-- Opening Marker --

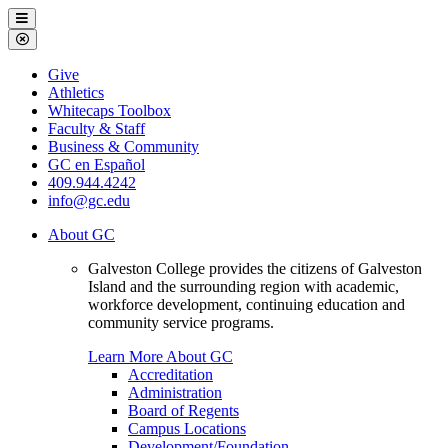
Galveston
Menu
College
Close
Menu
Galveston
Give
College
Athletics
Whitecaps Toolbox
Faculty & Staff
Business & Community
GC en Español
409.944.4242
info@gc.edu
About GC
Galveston College provides the citizens of Galveston
Island and the surrounding region with academic,
workforce development, continuing education and
community service programs.
Learn More About GC
Accreditation
Administration
Board of Regents
Campus Locations
Development/Foundation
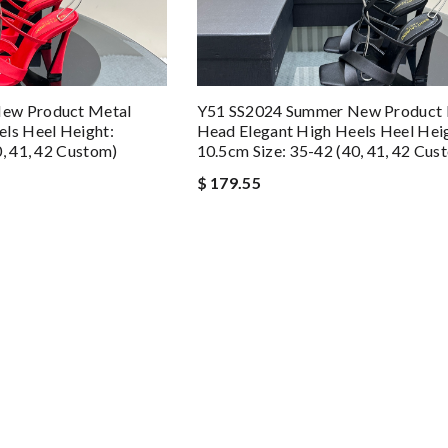
ew Product Metal
Y51 SS2024 Summer New Product 
ls Heel Height:
Head Elegant High Heels Heel Hei
0, 41, 42 Custom)
10.5cm Size: 35-42 (40, 41, 42 Cus
$ 179.55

-- Closing Marker --

● TASK TO COMPLETE
Collect every line of the data above that contains the string "Heel", where case counts.

● ANSWER AREA
ls Heel Height:
Head Elegant High Heels Heel Hei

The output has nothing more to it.